Let’s be honest: you’re not exactly the same person at work as you are with your closest friends. At work, sitting behind your desk, you might smile at your coworkers because if you don’t, they might not value you in the office. But beneath that, there is a more authentic version of you, the one that exists beyond expectations and social performance.
We live in a world where image often seems more important than authenticity. How we present ourselves can shape how society places or recognizes us. Caring about how you appear is not wrong; it is even necessary. But when your presentation does not align with your values, your actions, or your inner truth, you begin to lose touch with who you really are.
There is a powerful way to get to know the different facets of your personality: take a moment and think about all the people you have formed emotional connections with, friends, partners, mentors, family, and notice how you interact differently with each of them. You do not actually change; different aspects of your personality come forward depending on the emotional space shared.
When you connect with someone and feel a shared understanding, a bond is created through emotions. You are experiencing similar feelings, which is why the understanding happens. When you talk about a shared experience, it is not the event itself that forms the bond, but the emotion behind it, how you felt.
The expression of our life experiences is limited by our words, senses, and understanding. Everyone has their own life story and their own interpretation of it. What truly bonds you with someone is the emotion you share, something we all feel at some point. For example, if I tell you, “I am happy,” you understand that I am having a positive experience. If I say, “I feel angry,” you understand that something is creating frustration in me. But if I explain why, you may not relate to the situation itself, you relate to the emotion. That is how you understand my reality, but not the full experience of it.
When you meet someone on a deeper level, you create a relationship that is formed through a range of emotions, allowing both of you to understand each other’s life experiences. Most of the time, you connect with someone who has a similar level of emotional intelligence and emotional capacity as you. You may also connect with someone who shares similar emotional wounds, this is where the idea of being “trauma bonded” comes from. We often feel connected to people who reflect something familiar in us, even if that familiarity comes from pain. The experiences themselves can be very different, but emotional resonance is what builds the bridge.
Once we form a connection, we usually feel the need to label it. We classify it, categorize it, and the label comes with expectations. Let me make this clearer: if you connect with someone and enjoy spending time together, eventually society will ask, “Who is this person to you?” Then you try to rationalize and name the connection: friend, partner, crush. The relationship becomes filtered through roles and rules, and we may lose some of its natural essence. We express only the version of ourselves that fits the label.
Through the label, you start expressing yourself in a certain way to fulfill those expectations, but it’s important to remember that every label limits expression to a certain degree. Each bond allows you to access only part of who you are.

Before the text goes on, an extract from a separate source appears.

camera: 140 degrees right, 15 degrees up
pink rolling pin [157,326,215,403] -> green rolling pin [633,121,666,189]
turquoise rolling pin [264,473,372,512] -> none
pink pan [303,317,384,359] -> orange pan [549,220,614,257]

The person you show at work, at the gym, online, or with your family is only a small part of your whole self. And while it’s natural to adapt to different environments so you can belong, grow, and be understood, you don’t need to identify entirely with any single role. Many people feel lost today because they try to build their whole identity around one aspect of their life. For some, this may work, but for others, it leads to a sense of disconnection from the deeper self.

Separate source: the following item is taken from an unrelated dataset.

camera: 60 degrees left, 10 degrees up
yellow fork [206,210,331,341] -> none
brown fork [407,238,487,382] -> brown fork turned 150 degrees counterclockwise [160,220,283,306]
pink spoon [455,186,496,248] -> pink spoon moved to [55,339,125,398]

So before labeling a bond with someone, or identifying yourself based on what you do, take the time to get to know yourself. Understand what is truly you, and what is simply a response to external expectations.
Check in with yourself: How do I feel?
Ask yourself whether you are truly being who you are, or if you are fulfilling an external expectation. Whatever you are feeling is an indication of how you are stepping into the world.

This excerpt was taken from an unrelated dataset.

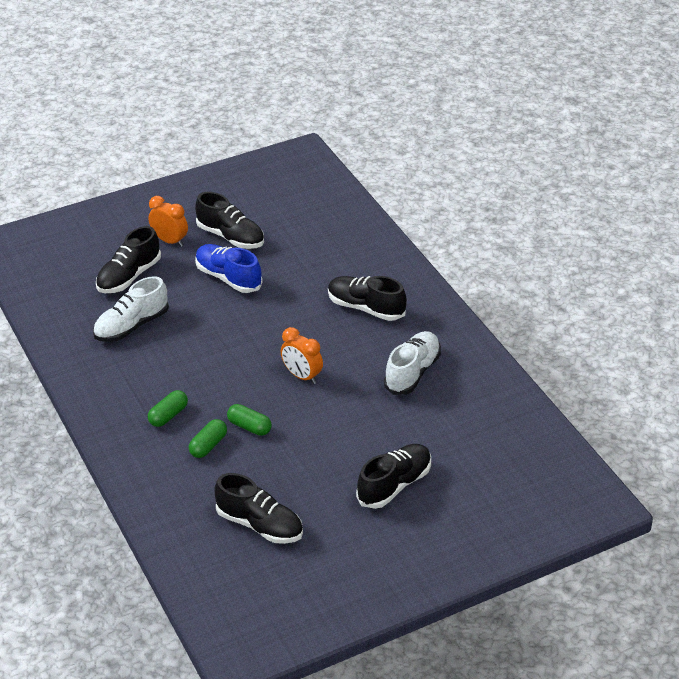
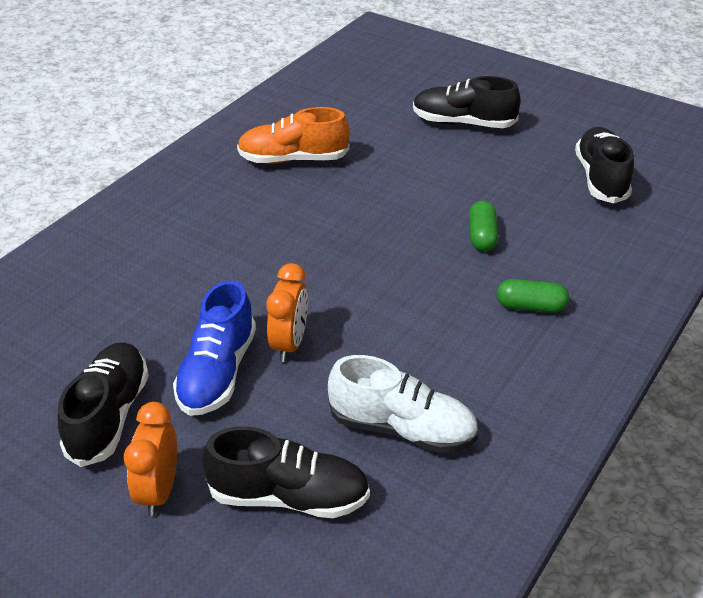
camera: 120 degrees left, 0 degrees up
green capsule [189,419,227,458] -> none
orange clock [281,327,323,384] -> orange clock moved to [266,263,308,362]
black shoe [328,276,407,321] -> none
white shoe [384,331,441,395] -> orange shoe [237,107,350,164]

The goal is not to remove the masks entirely, sometimes they are necessary. The goal is to wear them without forgetting the face beneath. Know your values. Know the essence you want to bring into every relationship, every environment, every moment. Accept that you will show different parts of yourself in different settings, but let them all come from the same core truth.
Make peace with who you are, and allow yourself to be many things. Hold preferences, not expectations.